TASK TO COMPLETE | Among the entries below, only the lines starting at the one with "e controlador infinito." and ending at the one with "# Mobile-app", both included, are to be printed exactly.

### RECORDS SHOWN

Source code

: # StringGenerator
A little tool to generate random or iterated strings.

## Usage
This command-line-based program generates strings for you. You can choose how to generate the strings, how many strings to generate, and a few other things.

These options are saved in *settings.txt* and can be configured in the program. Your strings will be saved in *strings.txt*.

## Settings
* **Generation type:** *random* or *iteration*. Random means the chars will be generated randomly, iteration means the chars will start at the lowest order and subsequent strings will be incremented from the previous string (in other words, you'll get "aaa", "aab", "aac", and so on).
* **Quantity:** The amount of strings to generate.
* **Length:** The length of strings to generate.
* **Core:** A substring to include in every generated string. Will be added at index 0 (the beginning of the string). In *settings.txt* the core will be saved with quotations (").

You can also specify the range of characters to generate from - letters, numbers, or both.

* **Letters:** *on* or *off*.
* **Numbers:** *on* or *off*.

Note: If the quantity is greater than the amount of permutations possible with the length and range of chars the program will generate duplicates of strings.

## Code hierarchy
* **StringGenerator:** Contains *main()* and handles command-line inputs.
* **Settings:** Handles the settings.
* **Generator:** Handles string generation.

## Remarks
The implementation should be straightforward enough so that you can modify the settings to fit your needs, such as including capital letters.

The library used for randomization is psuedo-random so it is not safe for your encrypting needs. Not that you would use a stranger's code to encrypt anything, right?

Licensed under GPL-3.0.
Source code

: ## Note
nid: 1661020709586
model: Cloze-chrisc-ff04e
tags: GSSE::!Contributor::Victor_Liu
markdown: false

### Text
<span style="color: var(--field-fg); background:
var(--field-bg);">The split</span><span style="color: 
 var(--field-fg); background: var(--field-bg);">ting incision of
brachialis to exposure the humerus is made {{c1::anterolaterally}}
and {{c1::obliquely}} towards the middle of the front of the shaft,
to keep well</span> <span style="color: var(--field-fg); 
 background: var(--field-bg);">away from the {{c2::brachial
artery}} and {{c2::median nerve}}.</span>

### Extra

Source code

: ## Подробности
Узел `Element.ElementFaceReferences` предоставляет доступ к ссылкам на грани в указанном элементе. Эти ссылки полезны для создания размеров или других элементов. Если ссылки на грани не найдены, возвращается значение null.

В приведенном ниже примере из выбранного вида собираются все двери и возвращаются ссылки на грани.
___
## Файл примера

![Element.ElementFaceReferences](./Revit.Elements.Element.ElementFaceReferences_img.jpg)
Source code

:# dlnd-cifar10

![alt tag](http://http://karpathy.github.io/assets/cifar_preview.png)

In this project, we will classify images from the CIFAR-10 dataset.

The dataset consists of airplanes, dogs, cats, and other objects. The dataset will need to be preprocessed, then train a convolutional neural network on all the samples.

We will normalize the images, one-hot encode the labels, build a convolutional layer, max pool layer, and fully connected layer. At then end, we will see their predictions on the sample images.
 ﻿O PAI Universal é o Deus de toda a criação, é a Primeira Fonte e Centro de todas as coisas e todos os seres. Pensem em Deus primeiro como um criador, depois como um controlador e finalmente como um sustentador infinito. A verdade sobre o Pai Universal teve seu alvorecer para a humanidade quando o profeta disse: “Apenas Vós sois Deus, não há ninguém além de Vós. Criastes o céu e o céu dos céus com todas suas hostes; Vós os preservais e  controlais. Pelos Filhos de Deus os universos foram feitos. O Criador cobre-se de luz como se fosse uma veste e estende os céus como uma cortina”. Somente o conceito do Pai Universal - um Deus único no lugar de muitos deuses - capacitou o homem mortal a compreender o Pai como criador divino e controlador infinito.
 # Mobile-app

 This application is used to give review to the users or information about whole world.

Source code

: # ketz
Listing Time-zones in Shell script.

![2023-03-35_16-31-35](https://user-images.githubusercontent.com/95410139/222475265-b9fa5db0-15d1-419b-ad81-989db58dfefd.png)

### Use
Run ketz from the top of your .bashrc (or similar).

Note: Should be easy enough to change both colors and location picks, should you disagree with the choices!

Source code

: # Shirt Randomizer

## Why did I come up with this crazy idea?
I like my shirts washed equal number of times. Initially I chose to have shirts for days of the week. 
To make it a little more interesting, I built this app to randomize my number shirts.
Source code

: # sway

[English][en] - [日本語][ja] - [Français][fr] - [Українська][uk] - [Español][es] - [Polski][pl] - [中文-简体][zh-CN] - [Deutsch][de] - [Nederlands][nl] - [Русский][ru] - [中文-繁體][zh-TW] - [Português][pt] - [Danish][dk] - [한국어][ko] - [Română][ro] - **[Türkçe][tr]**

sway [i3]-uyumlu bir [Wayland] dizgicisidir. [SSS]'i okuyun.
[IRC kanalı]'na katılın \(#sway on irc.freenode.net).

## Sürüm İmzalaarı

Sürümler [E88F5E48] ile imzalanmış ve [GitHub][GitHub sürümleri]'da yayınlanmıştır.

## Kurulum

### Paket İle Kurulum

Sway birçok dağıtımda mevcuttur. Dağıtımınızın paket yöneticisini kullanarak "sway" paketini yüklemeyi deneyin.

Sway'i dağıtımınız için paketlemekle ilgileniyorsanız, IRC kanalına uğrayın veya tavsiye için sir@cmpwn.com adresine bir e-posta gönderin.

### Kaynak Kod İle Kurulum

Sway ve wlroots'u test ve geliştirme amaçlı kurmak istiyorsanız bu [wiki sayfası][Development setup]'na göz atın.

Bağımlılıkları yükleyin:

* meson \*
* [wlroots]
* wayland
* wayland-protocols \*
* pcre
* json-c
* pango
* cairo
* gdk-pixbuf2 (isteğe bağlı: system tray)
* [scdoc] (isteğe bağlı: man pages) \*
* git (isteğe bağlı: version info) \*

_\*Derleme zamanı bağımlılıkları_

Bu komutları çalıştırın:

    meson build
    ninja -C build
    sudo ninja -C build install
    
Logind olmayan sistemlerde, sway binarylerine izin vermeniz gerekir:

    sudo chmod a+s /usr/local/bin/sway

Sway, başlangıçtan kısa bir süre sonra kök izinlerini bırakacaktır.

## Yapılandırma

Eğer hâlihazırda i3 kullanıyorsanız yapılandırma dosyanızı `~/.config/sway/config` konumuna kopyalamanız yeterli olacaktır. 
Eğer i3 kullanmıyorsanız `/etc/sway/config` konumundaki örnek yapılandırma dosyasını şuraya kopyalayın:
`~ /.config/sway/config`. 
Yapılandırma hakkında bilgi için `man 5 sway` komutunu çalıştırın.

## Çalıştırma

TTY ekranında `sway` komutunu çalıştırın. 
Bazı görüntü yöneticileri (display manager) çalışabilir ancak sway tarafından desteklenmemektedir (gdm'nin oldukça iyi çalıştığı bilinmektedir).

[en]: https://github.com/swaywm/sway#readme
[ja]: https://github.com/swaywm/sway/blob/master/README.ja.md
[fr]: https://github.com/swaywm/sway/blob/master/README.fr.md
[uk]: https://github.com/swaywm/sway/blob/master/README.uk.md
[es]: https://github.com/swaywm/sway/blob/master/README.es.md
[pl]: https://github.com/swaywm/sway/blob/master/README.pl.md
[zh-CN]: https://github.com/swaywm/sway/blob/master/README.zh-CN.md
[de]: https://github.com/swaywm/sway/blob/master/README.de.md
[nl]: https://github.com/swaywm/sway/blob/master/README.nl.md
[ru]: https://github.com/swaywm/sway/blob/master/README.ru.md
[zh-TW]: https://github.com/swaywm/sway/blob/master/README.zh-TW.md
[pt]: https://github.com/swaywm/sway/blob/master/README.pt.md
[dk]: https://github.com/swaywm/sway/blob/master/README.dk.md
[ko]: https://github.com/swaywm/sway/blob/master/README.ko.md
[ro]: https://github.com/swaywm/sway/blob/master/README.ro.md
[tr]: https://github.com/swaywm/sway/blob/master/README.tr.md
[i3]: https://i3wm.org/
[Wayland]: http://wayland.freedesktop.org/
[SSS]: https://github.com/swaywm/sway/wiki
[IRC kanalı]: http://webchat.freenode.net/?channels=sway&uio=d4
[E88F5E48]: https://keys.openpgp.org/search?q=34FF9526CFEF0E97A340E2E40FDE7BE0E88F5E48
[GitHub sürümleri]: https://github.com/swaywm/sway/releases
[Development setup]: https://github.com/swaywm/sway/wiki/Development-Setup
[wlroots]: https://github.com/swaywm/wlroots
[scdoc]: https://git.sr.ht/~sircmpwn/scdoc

######

EXERCISE OUTPUT |
 ﻿O PAI Universal é o Deus de toda a criação, é a Primeira Fonte e Centro de todas as coisas e todos os seres. Pensem em Deus primeiro como um criador, depois como um controlador e finalmente como um sustentador infinito. A verdade sobre o Pai Universal teve seu alvorecer para a humanidade quando o profeta disse: “Apenas Vós sois Deus, não há ninguém além de Vós. Criastes o céu e o céu dos céus com todas suas hostes; Vós os preservais e  controlais. Pelos Filhos de Deus os universos foram feitos. O Criador cobre-se de luz como se fosse uma veste e estende os céus como uma cortina”. Somente o conceito do Pai Universal - um Deus único no lugar de muitos deuses - capacitou o homem mortal a compreender o Pai como criador divino e controlador infinito.
 # Mobile-app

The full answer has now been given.